** Opening Source material block **

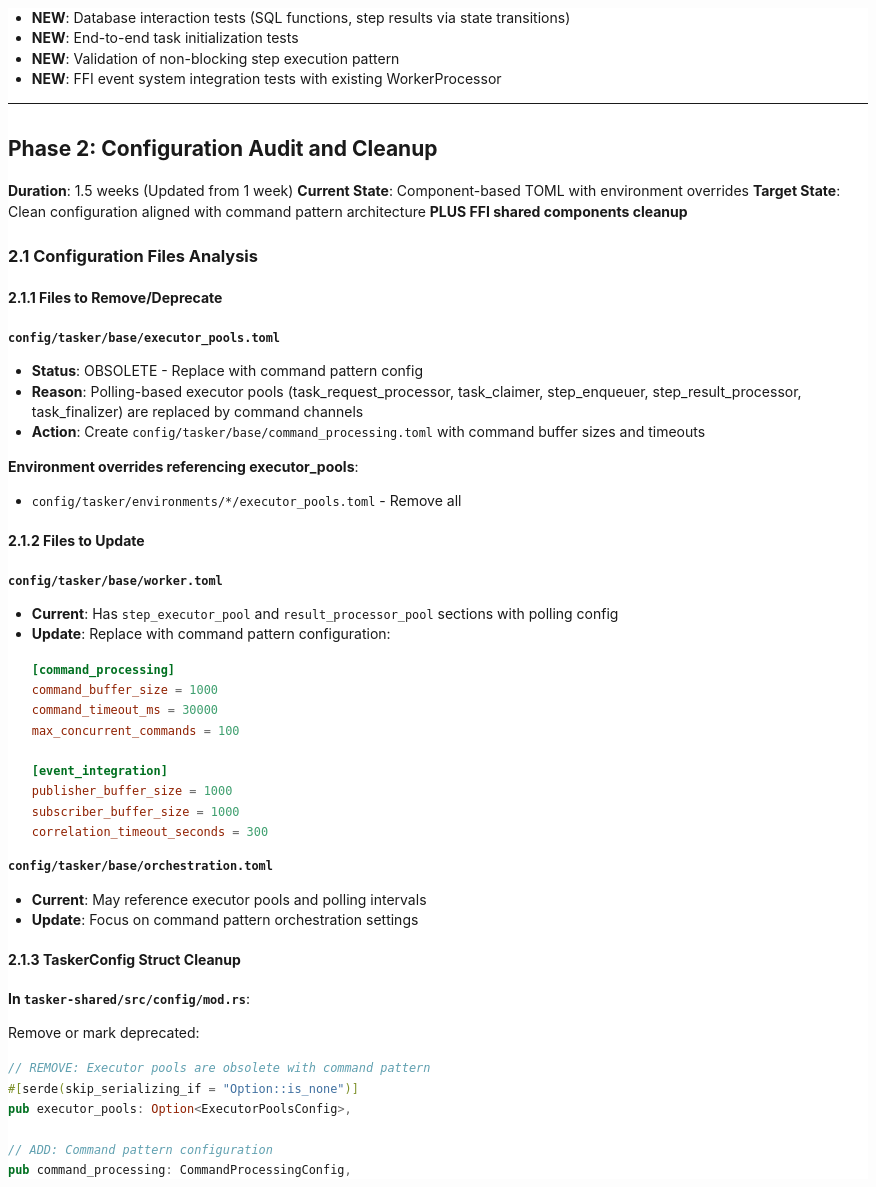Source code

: - **NEW**: Database interaction tests (SQL functions, step results via state transitions)
- **NEW**: End-to-end task initialization tests
- **NEW**: Validation of non-blocking step execution pattern
- **NEW**: FFI event system integration tests with existing WorkerProcessor

---

## Phase 2: Configuration Audit and Cleanup

**Duration**: 1.5 weeks (Updated from 1 week)
**Current State**: Component-based TOML with environment overrides
**Target State**: Clean configuration aligned with command pattern architecture **PLUS FFI shared components cleanup**

### 2.1 Configuration Files Analysis

#### 2.1.1 Files to Remove/Deprecate

**`config/tasker/base/executor_pools.toml`**
- **Status**: OBSOLETE - Replace with command pattern config
- **Reason**: Polling-based executor pools (task_request_processor, task_claimer, step_enqueuer, step_result_processor, task_finalizer) are replaced by command channels
- **Action**: Create `config/tasker/base/command_processing.toml` with command buffer sizes and timeouts

**Environment overrides referencing executor_pools**:
- `config/tasker/environments/*/executor_pools.toml` - Remove all

#### 2.1.2 Files to Update

**`config/tasker/base/worker.toml`**
- **Current**: Has `step_executor_pool` and `result_processor_pool` sections with polling config
- **Update**: Replace with command pattern configuration:
  ```toml
  [command_processing]
  command_buffer_size = 1000
  command_timeout_ms = 30000
  max_concurrent_commands = 100

  [event_integration]
  publisher_buffer_size = 1000
  subscriber_buffer_size = 1000
  correlation_timeout_seconds = 300
  ```

**`config/tasker/base/orchestration.toml`**
- **Current**: May reference executor pools and polling intervals
- **Update**: Focus on command pattern orchestration settings

#### 2.1.3 TaskerConfig Struct Cleanup

**In `tasker-shared/src/config/mod.rs`**:

Remove or mark deprecated:
```rust
// REMOVE: Executor pools are obsolete with command pattern
#[serde(skip_serializing_if = "Option::is_none")]
pub executor_pools: Option<ExecutorPoolsConfig>,

// ADD: Command pattern configuration
pub command_processing: CommandProcessingConfig,
```
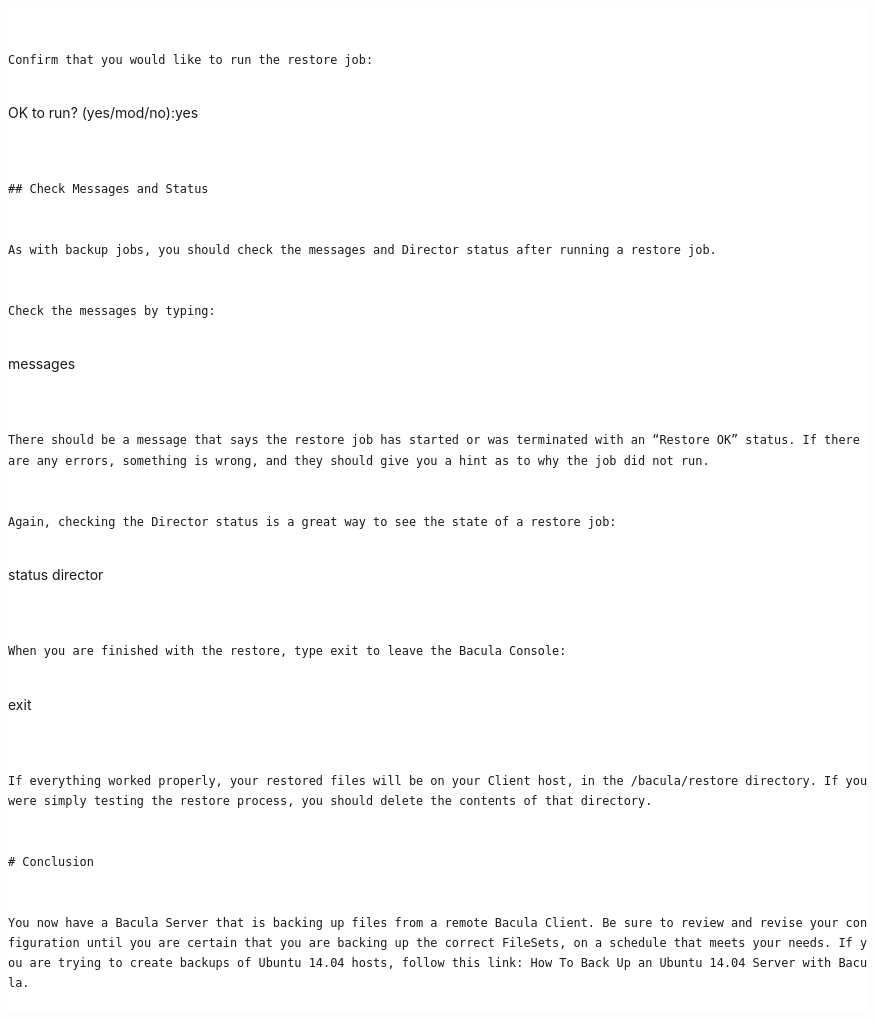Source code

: 
```


Confirm that you would like to run the restore job:


```
OK to run? (yes/mod/no):yes

```


## Check Messages and Status


As with backup jobs, you should check the messages and Director status after running a restore job.


Check the messages by typing:


```
messages


```


There should be a message that says the restore job has started or was terminated with an “Restore OK” status. If there are any errors, something is wrong, and they should give you a hint as to why the job did not run.


Again, checking the Director status is a great way to see the state of a restore job:


```
status director


```


When you are finished with the restore, type exit to leave the Bacula Console:


```
exit


```


If everything worked properly, your restored files will be on your Client host, in the /bacula/restore directory. If you were simply testing the restore process, you should delete the contents of that directory.


# Conclusion


You now have a Bacula Server that is backing up files from a remote Bacula Client. Be sure to review and revise your configuration until you are certain that you are backing up the correct FileSets, on a schedule that meets your needs. If you are trying to create backups of Ubuntu 14.04 hosts, follow this link: How To Back Up an Ubuntu 14.04 Server with Bacula.


```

** Closing Source material block **

Exercise goal
Return an exact transcription of the material, with its pictures left out.

Your response
Source code

: - **NEW**: Database interaction tests (SQL functions, step results via state transitions)
- **NEW**: End-to-end task initialization tests
- **NEW**: Validation of non-blocking step execution pattern
- **NEW**: FFI event system integration tests with existing WorkerProcessor

---

## Phase 2: Configuration Audit and Cleanup

**Duration**: 1.5 weeks (Updated from 1 week)
**Current State**: Component-based TOML with environment overrides
**Target State**: Clean configuration aligned with command pattern architecture **PLUS FFI shared components cleanup**

### 2.1 Configuration Files Analysis

#### 2.1.1 Files to Remove/Deprecate

**`config/tasker/base/executor_pools.toml`**
- **Status**: OBSOLETE - Replace with command pattern config
- **Reason**: Polling-based executor pools (task_request_processor, task_claimer, step_enqueuer, step_result_processor, task_finalizer) are replaced by command channels
- **Action**: Create `config/tasker/base/command_processing.toml` with command buffer sizes and timeouts

**Environment overrides referencing executor_pools**:
- `config/tasker/environments/*/executor_pools.toml` - Remove all

#### 2.1.2 Files to Update

**`config/tasker/base/worker.toml`**
- **Current**: Has `step_executor_pool` and `result_processor_pool` sections with polling config
- **Update**: Replace with command pattern configuration:
  ```toml
  [command_processing]
  command_buffer_size = 1000
  command_timeout_ms = 30000
  max_concurrent_commands = 100

  [event_integration]
  publisher_buffer_size = 1000
  subscriber_buffer_size = 1000
  correlation_timeout_seconds = 300
  ```

**`config/tasker/base/orchestration.toml`**
- **Current**: May reference executor pools and polling intervals
- **Update**: Focus on command pattern orchestration settings

#### 2.1.3 TaskerConfig Struct Cleanup

**In `tasker-shared/src/config/mod.rs`**:

Remove or mark deprecated:
```rust
// REMOVE: Executor pools are obsolete with command pattern
#[serde(skip_serializing_if = "Option::is_none")]
pub executor_pools: Option<ExecutorPoolsConfig>,

// ADD: Command pattern configuration
pub command_processing: CommandProcessingConfig,
```
Source code

: 
```


Confirm that you would like to run the restore job:


```
OK to run? (yes/mod/no):yes

```


## Check Messages and Status


As with backup jobs, you should check the messages and Director status after running a restore job.


Check the messages by typing:


```
messages


```


There should be a message that says the restore job has started or was terminated with an “Restore OK” status. If there are any errors, something is wrong, and they should give you a hint as to why the job did not run.


Again, checking the Director status is a great way to see the state of a restore job:


```
status director


```


When you are finished with the restore, type exit to leave the Bacula Console:


```
exit


```


If everything worked properly, your restored files will be on your Client host, in the /bacula/restore directory. If you were simply testing the restore process, you should delete the contents of that directory.


# Conclusion


You now have a Bacula Server that is backing up files from a remote Bacula Client. Be sure to review and revise your configuration until you are certain that you are backing up the correct FileSets, on a schedule that meets your needs. If you are trying to create backups of Ubuntu 14.04 hosts, follow this link: How To Back Up an Ubuntu 14.04 Server with Bacula.


```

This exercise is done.